In a friend-of-the-court brief, the state Office of Protection and Advocacy for Persons with Disabilities backs Radler’s arguments, saying that Northern cannot provide the treatment that Anderson needs for his mental illnesses.

“Mr. Anderson should be returned to [Whiting], an institution whose very purpose is to provide treatment ordered by the court,” Nancy Alisberg, managing attorney for the protection and advocacy office, said in a court filing.

A spokesperson with the state Department of Correction would not confirm whether Anderson was receiving mental health treatment at Northern, citing confidentiality rules regarding medical information about inmates.

In state court filings, Nancy L. Walker, deputy assistant state’s attorney, disagrees that Anderson’s rights were violated when Gold imposed the bond. In briefs filed with the court — supported by a friend-of-the-court brief from the National Crime Victim Law Institute, a nonprofit organization at Lewis and Clark Law School in Portland, Ore. — Walker argues that the safety of victims is a constitutional concern that must be weighed in setting conditions of release.

In her brief, Walker includes details about the attacks that Anderson is charged with at Whiting, including an assault on a patient on Dec. 30, 2013, in which Anderson “grabbed another patient he thought was disrespectful, slammed him against the radiator, and punched him in the head and neck, causing him to lose consciousness.”

On Feb. 8, 2014, Anderson pulled security mirrors from the walls, smashed them and threw a large glass piece toward a staff member, telling a nurse, “I’m going to kill you,” Walker wrote.

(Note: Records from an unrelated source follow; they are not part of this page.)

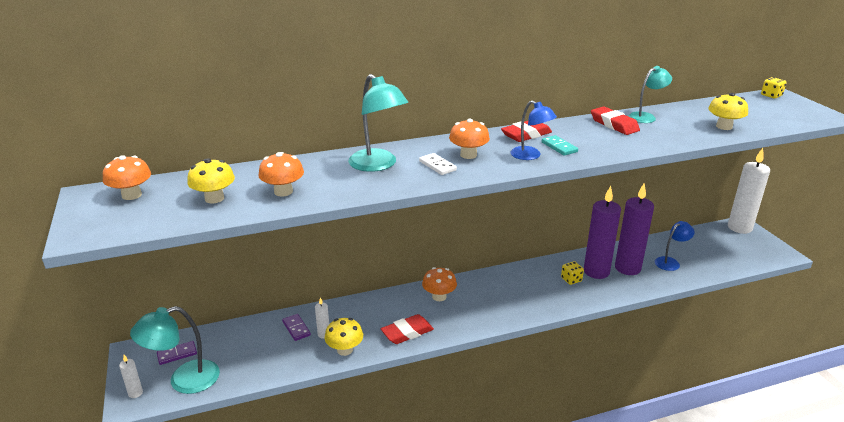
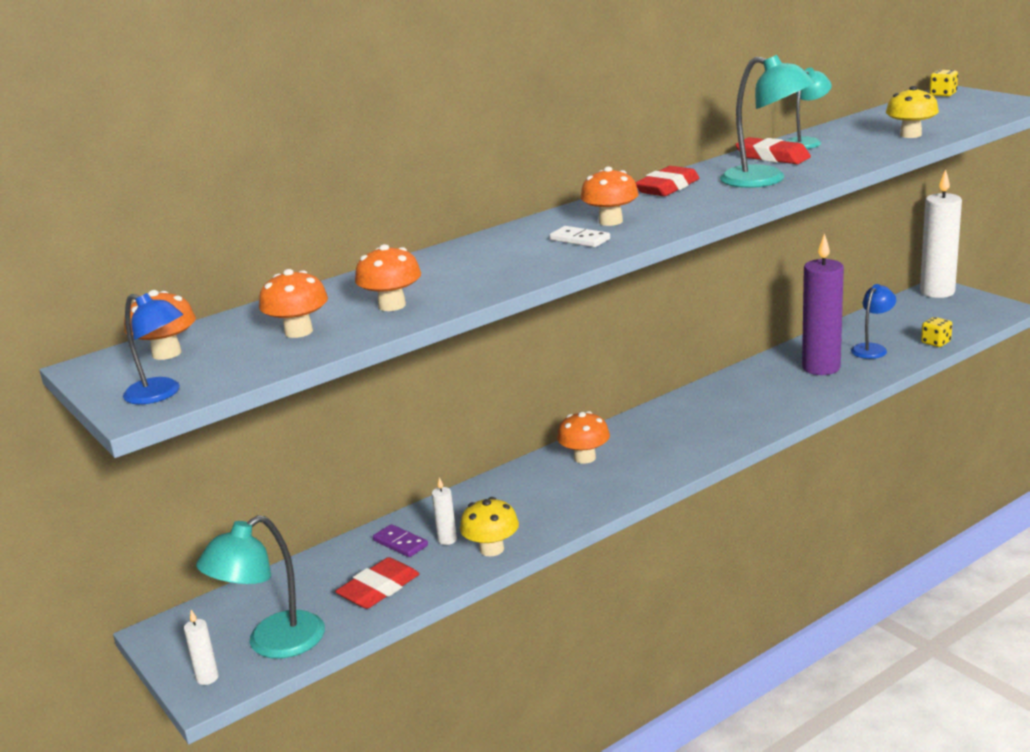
camera: 15 degrees left, 5 degrees down
purple domino [157,341,197,365] -> none
yellow mushroom [187,158,235,204] -> orange mushroom [259,269,328,338]
turquoise lamp [348,74,408,172] -> turquoise lamp moved to [720,55,815,188]
red eraser [381,314,434,344] -> red eraser moved to [335,557,420,609]
blue lamp [511,101,557,160] -> blue lamp moved to [123,293,183,404]
turquoise domino [542,135,578,156] -> none
yellow dice [561,261,584,285] -> yellow dice moved to [921,317,952,347]
purple candle [584,186,621,279] -> none

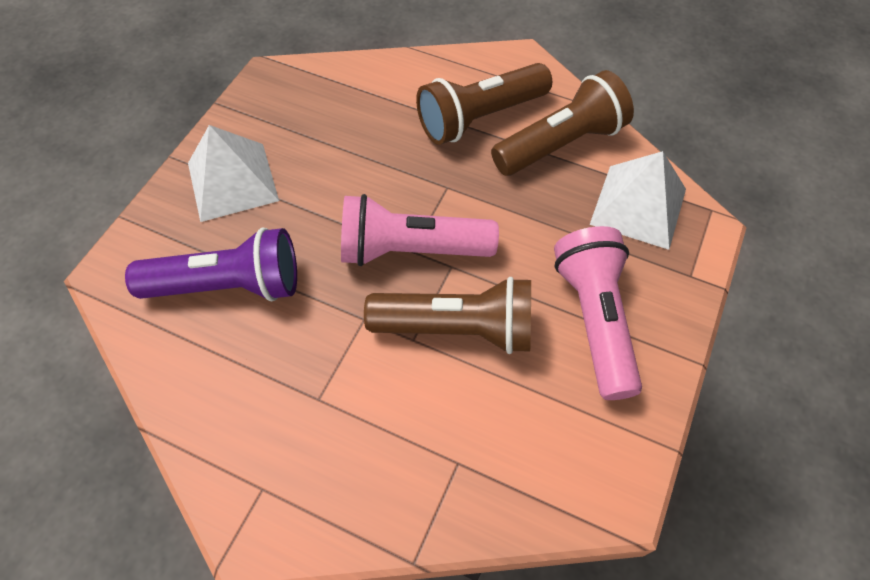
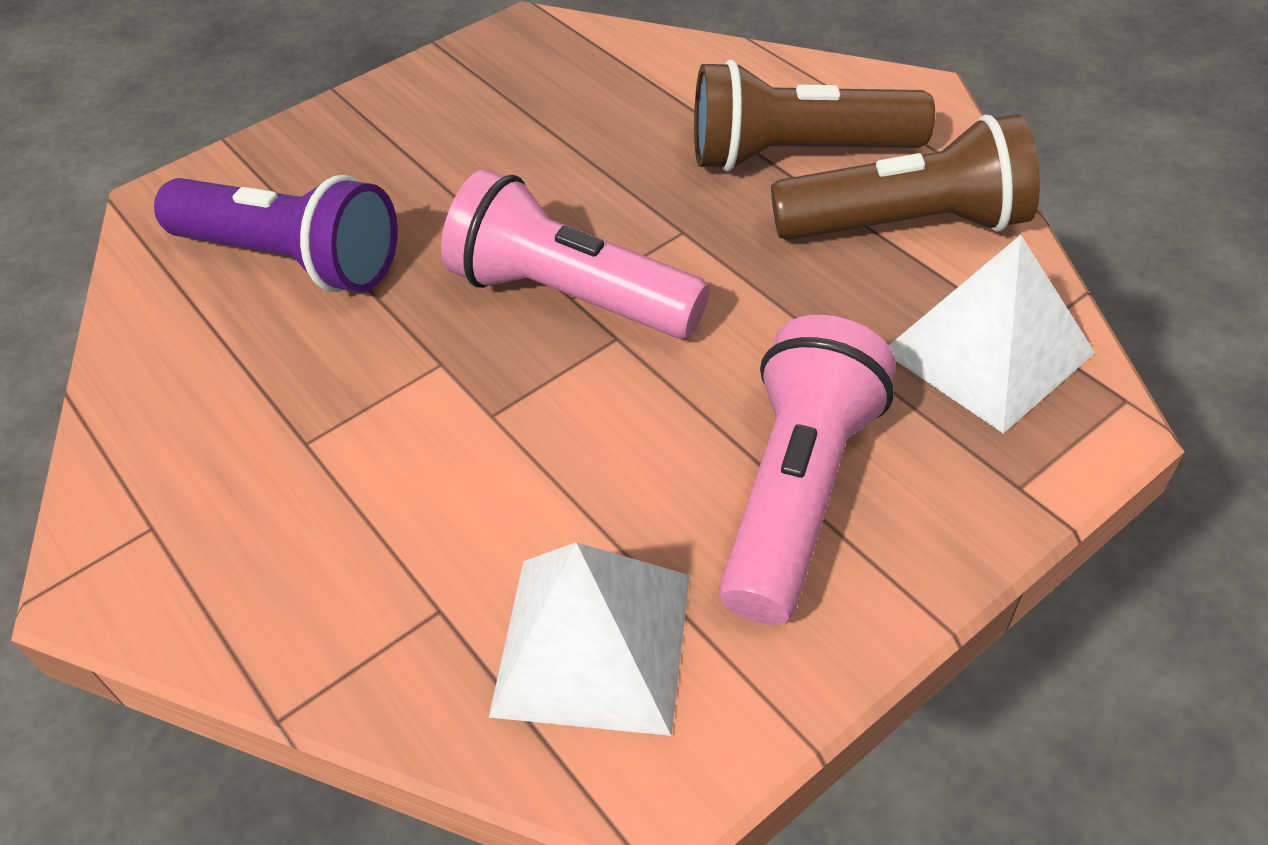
camera: 30 degrees right, 10 degrees down
white pyramid [188,125,279,222] -> white pyramid moved to [489,542,690,736]
brown flashlight [364,277,531,354] -> none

In its brief, the National Crime Victim Law Institute said that although it is “undeniable that defendants have important constitutional rights at stake with respect to bail proceedings … it is equally important to recognize that victims possess constitutional rights that are on par with those of the defendant.”

Anderson’s troubles with the law began when he was 11, and he has spent most of his life locked up in prison and in juvenile detention facilities.

He has been diagnosed with complex post-traumatic stress disorder. He has told doctors that he experienced significant trauma as a child, particularly when he was in a car accident at age 11 and went through a car windshield, according to security review board documents.

There are conflicting statements in the record of that alleged trauma. At one point, Anderson said that he witnessed domestic abuse between his mother and her boyfriend but later denied observing that behavior. Reports about whether he was sexually abused are also inconsistent. A more consistent record shows that Anderson’s mother handcuffed him to radiators and later abandoned him.

He dropped out of school in the ninth grade after a turbulent time as a student. He skipped class, used drugs and assaulted and cursed staff, leading to time in juvenile detention facilities, including Riverview at age 12 after he was arrested at 11 on larceny charges, according to review board documents.

From the age of 11 to 16, Anderson was arrested 11 more times for charges related to trespassing, burglary and robbery. At 17, he began an 18-year period of incarceration following a burglary case in which he was sentenced to prison for six years.

While in prison, he was charged with more crimes, including assaulting staff, and he often didn’t take his medication and refused to meet with mental health providers while writing letters to government officials alleging that he was not getting the care he needed.